/Dia dos pais e a política nas redes sociais. Por Júnior Bonfim

Dia dos pais e a política nas redes sociais. Por Júnior Bonfim

Principio a Coluna rendendo uma homenagem oriunda do calendário. Hoje é o Dia dos Pais.

O que dizer? Há um universo de loas, um oceano de mensagens que exaltam o esplendor realizacional e os efeitos prazerosos da paternidade. O que acrescentar?!

Imaginei, então, além de citar esses búzios da mandala humanística espalhados nas praias da sabedoria universal, juntar umas breves sílabas de autoavaliação.

Pais, um dos nossos maiores erros é o egoísmo: acharmos que somos donos dos nossos filhos. Não, eles não são propriedade nossa. Gibran Khalil Gibran, há cerca de um século, ensinava que “Vossos filhos não são vossos filhos. São filhos e filhas da ânsia da vida por si mesma. Vêm através de vós, mas não de vós. E, embora vivam convosco, a vós não pertencem. Podeis outorgar-lhes vosso amor, mas não vossos pensamentos, pois eles têm seus próprios pensamentos. Podeis abrigar seus corpos, mas não suas almas; pois suas almas moram na mansão do amanhã, que vós não podeis visitar nem mesmo em sonho.”

Somos, sempre e a cada instante de iluminação, veículos transportadores.

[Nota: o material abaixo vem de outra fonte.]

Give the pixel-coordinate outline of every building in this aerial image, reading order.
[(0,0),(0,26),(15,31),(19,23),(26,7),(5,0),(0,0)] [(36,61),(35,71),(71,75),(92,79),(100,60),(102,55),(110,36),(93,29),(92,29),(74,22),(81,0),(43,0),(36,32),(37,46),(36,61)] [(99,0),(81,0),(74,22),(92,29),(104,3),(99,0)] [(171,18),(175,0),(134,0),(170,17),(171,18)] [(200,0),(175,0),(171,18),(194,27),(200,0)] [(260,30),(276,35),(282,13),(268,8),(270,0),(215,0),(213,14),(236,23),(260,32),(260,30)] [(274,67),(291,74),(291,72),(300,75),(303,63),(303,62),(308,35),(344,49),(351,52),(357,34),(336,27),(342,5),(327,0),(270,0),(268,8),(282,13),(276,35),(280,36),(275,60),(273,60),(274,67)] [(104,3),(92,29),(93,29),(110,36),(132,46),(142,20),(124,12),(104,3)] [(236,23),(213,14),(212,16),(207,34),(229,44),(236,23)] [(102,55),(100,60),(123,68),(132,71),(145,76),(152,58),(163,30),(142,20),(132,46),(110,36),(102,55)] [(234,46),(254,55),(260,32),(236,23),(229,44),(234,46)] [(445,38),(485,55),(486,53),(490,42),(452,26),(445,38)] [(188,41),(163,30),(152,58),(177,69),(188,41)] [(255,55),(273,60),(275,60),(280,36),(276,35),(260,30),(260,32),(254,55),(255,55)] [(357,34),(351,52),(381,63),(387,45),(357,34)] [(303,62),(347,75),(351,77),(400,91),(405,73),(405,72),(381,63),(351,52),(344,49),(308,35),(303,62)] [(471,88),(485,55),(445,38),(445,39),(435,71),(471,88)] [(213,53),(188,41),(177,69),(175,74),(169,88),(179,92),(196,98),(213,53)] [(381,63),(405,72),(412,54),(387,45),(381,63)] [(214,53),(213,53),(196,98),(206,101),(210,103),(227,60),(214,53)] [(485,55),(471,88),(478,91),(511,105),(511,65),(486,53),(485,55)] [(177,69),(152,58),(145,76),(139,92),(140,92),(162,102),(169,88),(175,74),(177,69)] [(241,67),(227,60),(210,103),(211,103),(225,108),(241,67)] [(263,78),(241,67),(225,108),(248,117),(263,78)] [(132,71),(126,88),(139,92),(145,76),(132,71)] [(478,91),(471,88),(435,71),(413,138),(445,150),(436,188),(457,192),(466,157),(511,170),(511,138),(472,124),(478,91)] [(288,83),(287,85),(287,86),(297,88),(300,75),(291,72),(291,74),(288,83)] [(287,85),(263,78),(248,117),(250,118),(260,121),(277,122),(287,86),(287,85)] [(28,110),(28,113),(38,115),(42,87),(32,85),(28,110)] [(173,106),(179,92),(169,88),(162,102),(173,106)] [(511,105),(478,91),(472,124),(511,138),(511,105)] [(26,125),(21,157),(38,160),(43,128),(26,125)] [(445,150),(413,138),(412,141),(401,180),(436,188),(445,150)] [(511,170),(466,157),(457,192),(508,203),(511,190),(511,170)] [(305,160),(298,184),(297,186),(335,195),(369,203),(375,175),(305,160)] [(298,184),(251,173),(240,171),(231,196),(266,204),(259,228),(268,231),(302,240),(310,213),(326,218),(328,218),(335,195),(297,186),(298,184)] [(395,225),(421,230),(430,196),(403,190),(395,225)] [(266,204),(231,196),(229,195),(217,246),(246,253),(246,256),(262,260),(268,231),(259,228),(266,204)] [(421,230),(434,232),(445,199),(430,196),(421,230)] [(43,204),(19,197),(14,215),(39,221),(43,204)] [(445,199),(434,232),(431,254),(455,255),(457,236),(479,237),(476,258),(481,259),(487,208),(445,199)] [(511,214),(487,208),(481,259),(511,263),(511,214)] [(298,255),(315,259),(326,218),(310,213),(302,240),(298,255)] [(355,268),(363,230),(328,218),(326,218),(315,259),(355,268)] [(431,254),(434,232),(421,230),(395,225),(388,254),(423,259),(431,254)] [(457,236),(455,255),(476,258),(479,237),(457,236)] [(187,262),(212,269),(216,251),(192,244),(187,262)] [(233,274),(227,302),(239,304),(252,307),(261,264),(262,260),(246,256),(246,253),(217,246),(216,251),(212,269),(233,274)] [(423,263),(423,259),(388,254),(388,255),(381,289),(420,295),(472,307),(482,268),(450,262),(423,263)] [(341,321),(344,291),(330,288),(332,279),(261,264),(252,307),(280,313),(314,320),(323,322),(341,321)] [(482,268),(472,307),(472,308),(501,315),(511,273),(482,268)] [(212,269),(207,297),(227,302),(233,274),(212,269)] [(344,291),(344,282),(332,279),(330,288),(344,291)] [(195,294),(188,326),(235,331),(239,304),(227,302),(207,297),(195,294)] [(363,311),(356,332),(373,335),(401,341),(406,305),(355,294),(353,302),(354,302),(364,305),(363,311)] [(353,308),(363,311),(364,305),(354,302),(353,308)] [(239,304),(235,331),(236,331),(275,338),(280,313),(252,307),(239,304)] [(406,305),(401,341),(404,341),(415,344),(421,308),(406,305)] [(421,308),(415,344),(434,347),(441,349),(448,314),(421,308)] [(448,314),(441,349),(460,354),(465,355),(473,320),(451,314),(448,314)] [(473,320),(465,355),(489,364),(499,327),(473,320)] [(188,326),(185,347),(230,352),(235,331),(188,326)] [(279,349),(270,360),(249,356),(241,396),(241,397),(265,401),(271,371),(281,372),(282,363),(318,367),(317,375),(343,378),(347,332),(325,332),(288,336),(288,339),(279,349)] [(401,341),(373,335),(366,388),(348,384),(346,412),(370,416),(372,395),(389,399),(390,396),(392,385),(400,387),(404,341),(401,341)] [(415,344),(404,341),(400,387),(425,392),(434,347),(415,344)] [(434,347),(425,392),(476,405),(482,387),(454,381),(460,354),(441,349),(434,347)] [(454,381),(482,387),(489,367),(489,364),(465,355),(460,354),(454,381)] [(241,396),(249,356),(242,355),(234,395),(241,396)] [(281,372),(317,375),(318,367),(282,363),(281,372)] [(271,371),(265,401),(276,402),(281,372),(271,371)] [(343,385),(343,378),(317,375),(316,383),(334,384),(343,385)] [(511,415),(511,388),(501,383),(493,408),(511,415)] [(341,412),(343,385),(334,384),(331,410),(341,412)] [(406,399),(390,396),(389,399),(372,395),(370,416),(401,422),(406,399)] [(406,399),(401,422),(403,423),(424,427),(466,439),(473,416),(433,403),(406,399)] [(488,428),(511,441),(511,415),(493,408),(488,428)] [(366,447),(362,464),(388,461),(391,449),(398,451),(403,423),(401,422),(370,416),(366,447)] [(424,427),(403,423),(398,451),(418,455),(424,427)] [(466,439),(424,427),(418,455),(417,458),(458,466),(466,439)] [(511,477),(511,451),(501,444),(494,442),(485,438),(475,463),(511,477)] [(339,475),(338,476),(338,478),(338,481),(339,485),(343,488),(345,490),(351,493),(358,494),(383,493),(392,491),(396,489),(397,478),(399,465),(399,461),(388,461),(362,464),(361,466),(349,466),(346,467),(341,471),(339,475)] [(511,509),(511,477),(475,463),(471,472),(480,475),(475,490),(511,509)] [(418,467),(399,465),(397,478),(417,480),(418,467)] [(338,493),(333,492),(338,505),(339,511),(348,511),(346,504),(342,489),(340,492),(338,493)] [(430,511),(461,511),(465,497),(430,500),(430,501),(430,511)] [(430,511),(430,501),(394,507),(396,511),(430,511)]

Um texto primoroso, um desenho mágico, uma formidável coluna de arquitetura, uma admirável obra de arte ou qualquer outra engenhosidade que germine no solo fértil da mente humana, é sempre resultado da inspiração Superior agindo através de nós. Filhos. Com os Filhos, também e principalmente, ocorre esse fenômeno conjuncional místico de sol e lua. Nenhum filho é gerado a partir da exclusividade existencial de um pai ou de uma mãe isoladamente.

Filho é produto de um acasalamento, de uma união, de um coito – mesmo fugaz ou, em certos casos, contra a vontade de uma das partes – mas sempre de um imbricamento qualquer, ainda que laboratorial.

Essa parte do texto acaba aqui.